Segment Open
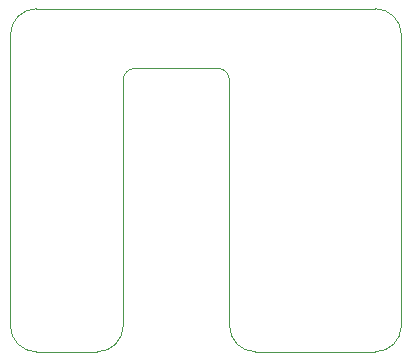
<source format=gbr>
%TF.GenerationSoftware,KiCad,Pcbnew,7.0.5*%
%TF.CreationDate,2024-03-22T16:24:41+08:00*%
%TF.ProjectId,wheel,77686565-6c2e-46b6-9963-61645f706362,rev?*%
%TF.SameCoordinates,Original*%
%TF.FileFunction,Profile,NP*%
%FSLAX46Y46*%
G04 Gerber Fmt 4.6, Leading zero omitted, Abs format (unit mm)*
G04 Created by KiCad (PCBNEW 7.0.5) date 2024-03-22 16:24:41*
%MOMM*%
%LPD*%
G01*
G04 APERTURE LIST*
%TA.AperFunction,Profile*%
%ADD10C,0.100000*%
%TD*%
%TA.AperFunction,Profile*%
%ADD11C,0.120000*%
%TD*%
G04 APERTURE END LIST*
D10*
X169570000Y-104895000D02*
X179720000Y-104895000D01*
X167370000Y-102695000D02*
G75*
G03*
X169570000Y-104895000I2200000J0D01*
G01*
X156170000Y-104895000D02*
G75*
G03*
X158370000Y-102695000I0J2200000D01*
G01*
X148820000Y-102695000D02*
G75*
G03*
X151020000Y-104895000I2200000J0D01*
G01*
X179720000Y-104895000D02*
G75*
G03*
X181920000Y-102695000I0J2200000D01*
G01*
X151020000Y-75845000D02*
X179720000Y-75845000D01*
X148820000Y-78045000D02*
X148820000Y-102695000D01*
X151020000Y-75845000D02*
G75*
G03*
X148820000Y-78045000I0J-2200000D01*
G01*
X181920000Y-78045000D02*
X181920000Y-102695000D01*
X151020000Y-104895000D02*
X156170000Y-104895000D01*
X181920000Y-78045000D02*
G75*
G03*
X179720000Y-75845000I-2200000J0D01*
G01*
D11*
%TO.C,RE1*%
X167370000Y-81895000D02*
G75*
G03*
X166370000Y-80895000I-1000000J0D01*
G01*
X159370000Y-80895000D02*
G75*
G03*
X158370000Y-81895000I0J-1000000D01*
G01*
X167370000Y-81895000D02*
X167370000Y-102695000D01*
X158370000Y-102695000D02*
X158370000Y-81895000D01*
X159370000Y-80895000D02*
X166370000Y-80895000D01*
%TD*%
M02*

</source>
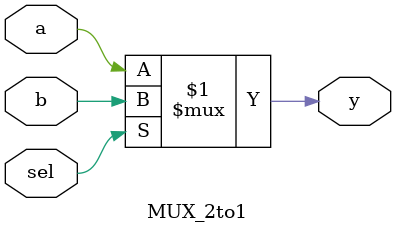
<source format=v>
module MUX_2to1 (a,b,sel,y);
input a,b,sel;
output y;
wire a,b,sel,y;

assign y = (sel) ? b : a;

endmodule 
</source>
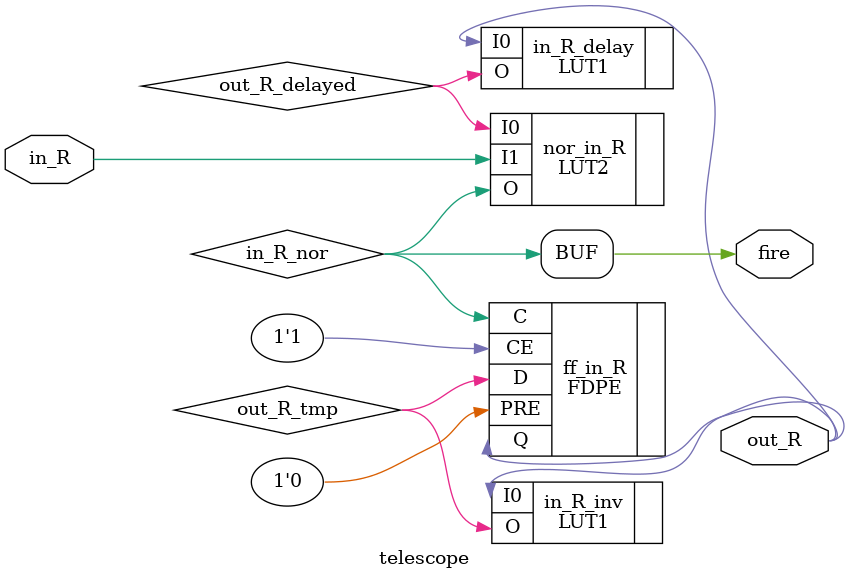
<source format=v>
module telescope(in_R, out_R, fire);       
 	input	in_R;      
	output	fire, out_R;       
       
	wire	in_R_nor, out_R_delayed, out_R_tmp;       
	assign	fire = in_R_nor;       
 	    
  LUT2 #(.INIT(4'b0110)) nor_in_R    
	(       
	   .O(in_R_nor),        
	   .I0(out_R_delayed),        
	   .I1(in_R)        
 	);      
       
	FDPE #(.INIT(1'b0)) ff_in_R (       
 		  .Q(out_R),         
		  .C(in_R_nor),        
		  .CE(1'b1),         
		  .PRE(1'b0),       
		  .D(out_R_tmp)          
	   );       
       
 LUT1 #(.INIT(2'b01)) in_R_inv        
	(       
	   .O(out_R_tmp),         
	   .I0(out_R)         
   );    
       
	LUT1 #(.INIT(2'b10)) in_R_delay        
 	(       
    .O(out_R_delayed),        
    .I0(out_R)       
  );     
       
 endmodule      
       
       
       

</source>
Segment Closed
- _EXERCISE AIM_
Transcribe all of the data above exactly; no picture belongs in the copy.

- _RESPONSE TO THIS EXERCISE_
<source format=gbr>
%TF.GenerationSoftware,KiCad,Pcbnew,7.0.5*%
%TF.CreationDate,2024-03-22T16:24:41+08:00*%
%TF.ProjectId,wheel,77686565-6c2e-46b6-9963-61645f706362,rev?*%
%TF.SameCoordinates,Original*%
%TF.FileFunction,Profile,NP*%
%FSLAX46Y46*%
G04 Gerber Fmt 4.6, Leading zero omitted, Abs format (unit mm)*
G04 Created by KiCad (PCBNEW 7.0.5) date 2024-03-22 16:24:41*
%MOMM*%
%LPD*%
G01*
G04 APERTURE LIST*
%TA.AperFunction,Profile*%
%ADD10C,0.100000*%
%TD*%
%TA.AperFunction,Profile*%
%ADD11C,0.120000*%
%TD*%
G04 APERTURE END LIST*
D10*
X169570000Y-104895000D02*
X179720000Y-104895000D01*
X167370000Y-102695000D02*
G75*
G03*
X169570000Y-104895000I2200000J0D01*
G01*
X156170000Y-104895000D02*
G75*
G03*
X158370000Y-102695000I0J2200000D01*
G01*
X148820000Y-102695000D02*
G75*
G03*
X151020000Y-104895000I2200000J0D01*
G01*
X179720000Y-104895000D02*
G75*
G03*
X181920000Y-102695000I0J2200000D01*
G01*
X151020000Y-75845000D02*
X179720000Y-75845000D01*
X148820000Y-78045000D02*
X148820000Y-102695000D01*
X151020000Y-75845000D02*
G75*
G03*
X148820000Y-78045000I0J-2200000D01*
G01*
X181920000Y-78045000D02*
X181920000Y-102695000D01*
X151020000Y-104895000D02*
X156170000Y-104895000D01*
X181920000Y-78045000D02*
G75*
G03*
X179720000Y-75845000I-2200000J0D01*
G01*
D11*
%TO.C,RE1*%
X167370000Y-81895000D02*
G75*
G03*
X166370000Y-80895000I-1000000J0D01*
G01*
X159370000Y-80895000D02*
G75*
G03*
X158370000Y-81895000I0J-1000000D01*
G01*
X167370000Y-81895000D02*
X167370000Y-102695000D01*
X158370000Y-102695000D02*
X158370000Y-81895000D01*
X159370000Y-80895000D02*
X166370000Y-80895000D01*
%TD*%
M02*

</source>
<source format=v>
module MUX_2to1 (a,b,sel,y);
input a,b,sel;
output y;
wire a,b,sel,y;

assign y = (sel) ? b : a;

endmodule 
</source>
<source format=v>
module telescope(in_R, out_R, fire);       
 	input	in_R;      
	output	fire, out_R;       
       
	wire	in_R_nor, out_R_delayed, out_R_tmp;       
	assign	fire = in_R_nor;       
 	    
  LUT2 #(.INIT(4'b0110)) nor_in_R    
	(       
	   .O(in_R_nor),        
	   .I0(out_R_delayed),        
	   .I1(in_R)        
 	);      
       
	FDPE #(.INIT(1'b0)) ff_in_R (       
 		  .Q(out_R),         
		  .C(in_R_nor),        
		  .CE(1'b1),         
		  .PRE(1'b0),       
		  .D(out_R_tmp)          
	   );       
       
 LUT1 #(.INIT(2'b01)) in_R_inv        
	(       
	   .O(out_R_tmp),         
	   .I0(out_R)         
   );    
       
	LUT1 #(.INIT(2'b10)) in_R_delay        
 	(       
    .O(out_R_delayed),        
    .I0(out_R)       
  );     
       
 endmodule      
       
       
       

</source>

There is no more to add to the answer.